Cependant l’une des sensations les plus fortes qu’il évoque, avec la sensibilité littéraire qui est la sienne, est celle qu’il éprouve à sentir battre au creux de sa main le cœur de l’oiseau encore vivant : « J’ai tenu tant d’oiseaux dans mes mains condescendantes ou ravageuses. Plumes chaudes ou frissonnantes où palpite la forge du cœur ». C’est de vraie et profonde poésie qu’il s’agit ici, insérée dans la prose du roman.

Cette palpitation d’un cœur entre la vie et la mort nous ramène au livre de Maylis de Kerangal,  Réparer les vivants, car il s’agit exactement de ce que peut éprouver son héros Thomas Rémige lorsqu’il lui faut prélever le cœur d’un mort, la formule exacte étant « en état de mort cérébrale », pour le transposer dans un autre corps qui grâce à lui pourra peut-être revenir ou se maintenir à l’état de vivant.

Cette signification subtile du chant de l’oiseau, susceptible–et peut-être est-il le seul à pouvoir le faire– de transcender à la fois la perception immanente de la vie et celle de la mort, pourrait expliquer la présence émouvante d’un oiseau en cage dans l’une des minuscules échoppes de la Casbah, décrite au milieu du 19e siècle par l’auteur d’Une année dans le Sahel, Eugène Fromentin.

Dans ce lieu où il se rend presque chaque jour depuis sa maison du Sahel, le narrateur pressent ce que signifient la présence et le chant d’un rossignol. Il l’associe au goût du haschich, cet ensemble contribuant à créer un état intermédiaire entre la vie et la mort, pour des gens qui, comme le vieil ami auquel il rend visite, ont perdu le goût de vivre depuis que leur pays est conquis (c’est-à-dire, au moment où Fromentin écrit, depuis une vingtaine d’années).

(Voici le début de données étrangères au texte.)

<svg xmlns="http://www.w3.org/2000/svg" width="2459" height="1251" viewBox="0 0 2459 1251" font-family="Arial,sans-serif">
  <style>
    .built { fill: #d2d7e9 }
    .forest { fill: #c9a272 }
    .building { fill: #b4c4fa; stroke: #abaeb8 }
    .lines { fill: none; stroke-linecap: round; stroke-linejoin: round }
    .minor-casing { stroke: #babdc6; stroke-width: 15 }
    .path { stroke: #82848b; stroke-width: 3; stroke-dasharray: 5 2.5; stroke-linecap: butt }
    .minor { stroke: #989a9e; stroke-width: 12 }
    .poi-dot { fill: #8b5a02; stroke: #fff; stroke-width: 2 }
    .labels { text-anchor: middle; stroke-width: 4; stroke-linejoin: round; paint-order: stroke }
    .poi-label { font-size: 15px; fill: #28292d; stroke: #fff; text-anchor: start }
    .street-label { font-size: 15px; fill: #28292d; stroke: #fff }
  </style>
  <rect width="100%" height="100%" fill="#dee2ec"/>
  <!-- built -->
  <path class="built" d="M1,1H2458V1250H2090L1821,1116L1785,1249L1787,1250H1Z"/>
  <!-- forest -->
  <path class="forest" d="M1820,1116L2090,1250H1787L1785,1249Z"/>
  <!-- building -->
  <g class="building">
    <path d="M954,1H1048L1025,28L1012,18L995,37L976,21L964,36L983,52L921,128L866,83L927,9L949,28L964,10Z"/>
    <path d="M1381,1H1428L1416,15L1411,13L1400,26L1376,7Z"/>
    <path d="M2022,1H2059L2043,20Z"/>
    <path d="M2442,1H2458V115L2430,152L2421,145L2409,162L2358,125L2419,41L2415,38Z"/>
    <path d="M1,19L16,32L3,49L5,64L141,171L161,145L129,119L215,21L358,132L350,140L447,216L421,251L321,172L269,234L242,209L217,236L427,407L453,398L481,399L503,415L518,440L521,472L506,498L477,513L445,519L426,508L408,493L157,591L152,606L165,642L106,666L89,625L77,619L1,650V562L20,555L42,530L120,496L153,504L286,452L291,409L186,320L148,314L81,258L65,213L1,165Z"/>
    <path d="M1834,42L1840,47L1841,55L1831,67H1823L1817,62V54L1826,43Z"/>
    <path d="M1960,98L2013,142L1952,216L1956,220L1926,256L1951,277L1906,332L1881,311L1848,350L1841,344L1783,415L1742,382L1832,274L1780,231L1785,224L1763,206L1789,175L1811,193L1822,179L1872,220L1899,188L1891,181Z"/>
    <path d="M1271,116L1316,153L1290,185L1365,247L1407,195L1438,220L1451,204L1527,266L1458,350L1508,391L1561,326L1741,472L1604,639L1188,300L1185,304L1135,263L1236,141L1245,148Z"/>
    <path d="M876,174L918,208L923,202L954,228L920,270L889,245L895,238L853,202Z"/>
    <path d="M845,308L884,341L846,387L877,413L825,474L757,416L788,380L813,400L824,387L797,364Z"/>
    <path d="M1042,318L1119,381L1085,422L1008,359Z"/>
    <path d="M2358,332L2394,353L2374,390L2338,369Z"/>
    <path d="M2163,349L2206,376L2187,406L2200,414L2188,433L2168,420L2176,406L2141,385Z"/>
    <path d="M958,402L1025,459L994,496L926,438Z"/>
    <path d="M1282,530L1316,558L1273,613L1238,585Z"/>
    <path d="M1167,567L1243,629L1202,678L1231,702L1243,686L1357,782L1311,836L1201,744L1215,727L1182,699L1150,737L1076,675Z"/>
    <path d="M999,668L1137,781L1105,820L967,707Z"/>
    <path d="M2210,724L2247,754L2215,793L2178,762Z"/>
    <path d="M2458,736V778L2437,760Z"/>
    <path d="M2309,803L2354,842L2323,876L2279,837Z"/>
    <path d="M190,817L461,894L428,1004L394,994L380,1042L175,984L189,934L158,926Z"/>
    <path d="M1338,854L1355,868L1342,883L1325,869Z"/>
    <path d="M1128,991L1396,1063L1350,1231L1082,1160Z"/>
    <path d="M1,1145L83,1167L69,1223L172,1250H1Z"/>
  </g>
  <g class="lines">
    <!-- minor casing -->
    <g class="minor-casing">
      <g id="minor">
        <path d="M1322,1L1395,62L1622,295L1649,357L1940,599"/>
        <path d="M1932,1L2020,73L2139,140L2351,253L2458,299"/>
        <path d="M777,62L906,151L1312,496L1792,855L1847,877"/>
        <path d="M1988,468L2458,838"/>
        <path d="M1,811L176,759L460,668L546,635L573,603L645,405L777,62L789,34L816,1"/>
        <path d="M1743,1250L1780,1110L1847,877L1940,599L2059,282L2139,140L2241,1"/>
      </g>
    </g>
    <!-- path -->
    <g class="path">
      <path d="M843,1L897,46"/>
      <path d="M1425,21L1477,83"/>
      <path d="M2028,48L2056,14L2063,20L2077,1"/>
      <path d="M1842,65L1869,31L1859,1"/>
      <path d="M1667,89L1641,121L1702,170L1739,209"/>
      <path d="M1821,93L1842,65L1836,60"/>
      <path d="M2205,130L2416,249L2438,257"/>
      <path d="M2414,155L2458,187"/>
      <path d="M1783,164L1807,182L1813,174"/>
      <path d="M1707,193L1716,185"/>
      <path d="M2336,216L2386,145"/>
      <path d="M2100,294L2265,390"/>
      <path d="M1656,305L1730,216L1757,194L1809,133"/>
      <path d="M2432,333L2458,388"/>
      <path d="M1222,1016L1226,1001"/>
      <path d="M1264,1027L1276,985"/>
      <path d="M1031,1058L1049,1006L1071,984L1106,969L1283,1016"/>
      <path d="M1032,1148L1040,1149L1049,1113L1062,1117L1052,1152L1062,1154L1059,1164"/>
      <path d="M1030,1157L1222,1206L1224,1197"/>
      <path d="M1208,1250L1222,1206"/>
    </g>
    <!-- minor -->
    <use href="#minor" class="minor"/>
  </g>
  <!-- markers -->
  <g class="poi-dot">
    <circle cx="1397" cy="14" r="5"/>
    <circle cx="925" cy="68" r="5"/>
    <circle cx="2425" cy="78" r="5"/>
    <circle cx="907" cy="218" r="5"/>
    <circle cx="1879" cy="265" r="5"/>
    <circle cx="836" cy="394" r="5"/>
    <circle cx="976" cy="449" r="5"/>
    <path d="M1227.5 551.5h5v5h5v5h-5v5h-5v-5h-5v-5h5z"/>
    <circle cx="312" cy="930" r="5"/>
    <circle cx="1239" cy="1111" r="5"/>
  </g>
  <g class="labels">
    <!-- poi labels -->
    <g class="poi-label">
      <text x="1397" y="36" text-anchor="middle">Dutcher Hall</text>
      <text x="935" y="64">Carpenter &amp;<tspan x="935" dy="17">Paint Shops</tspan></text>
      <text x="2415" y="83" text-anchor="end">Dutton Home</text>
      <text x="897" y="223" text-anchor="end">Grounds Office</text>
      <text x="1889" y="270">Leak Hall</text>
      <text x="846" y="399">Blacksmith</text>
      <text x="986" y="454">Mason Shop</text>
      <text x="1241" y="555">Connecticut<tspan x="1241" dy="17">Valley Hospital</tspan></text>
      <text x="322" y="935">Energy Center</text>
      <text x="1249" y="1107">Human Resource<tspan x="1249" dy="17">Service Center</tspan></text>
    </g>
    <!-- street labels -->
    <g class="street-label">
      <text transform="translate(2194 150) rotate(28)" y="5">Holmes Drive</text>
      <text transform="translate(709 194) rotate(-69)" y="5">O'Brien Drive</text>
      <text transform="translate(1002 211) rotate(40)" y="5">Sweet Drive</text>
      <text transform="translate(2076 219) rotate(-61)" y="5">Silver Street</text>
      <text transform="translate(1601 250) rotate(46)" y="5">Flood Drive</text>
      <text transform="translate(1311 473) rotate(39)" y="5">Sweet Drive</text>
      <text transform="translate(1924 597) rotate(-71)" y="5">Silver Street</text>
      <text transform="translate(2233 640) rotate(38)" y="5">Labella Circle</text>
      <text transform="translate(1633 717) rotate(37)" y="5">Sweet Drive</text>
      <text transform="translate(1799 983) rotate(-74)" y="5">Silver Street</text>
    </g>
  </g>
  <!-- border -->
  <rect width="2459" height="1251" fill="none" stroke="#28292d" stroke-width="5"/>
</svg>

Pour nous qui savons ce qu’a été la mort inqualifiable de Tahar Djaout en 1993, à l’âge de trente-neuf ans, sa fascination pour les oiseaux n’est pas sans rapport avec le mélange qui était le sien de vivacité et de fragilité. Son œuvre nous fait comprendre qu’il échappait à l’enfoncement dans la pesante matérialité, aspirant à une vie aérienne, qui fut pour lui aussi élégante qu’éphémère.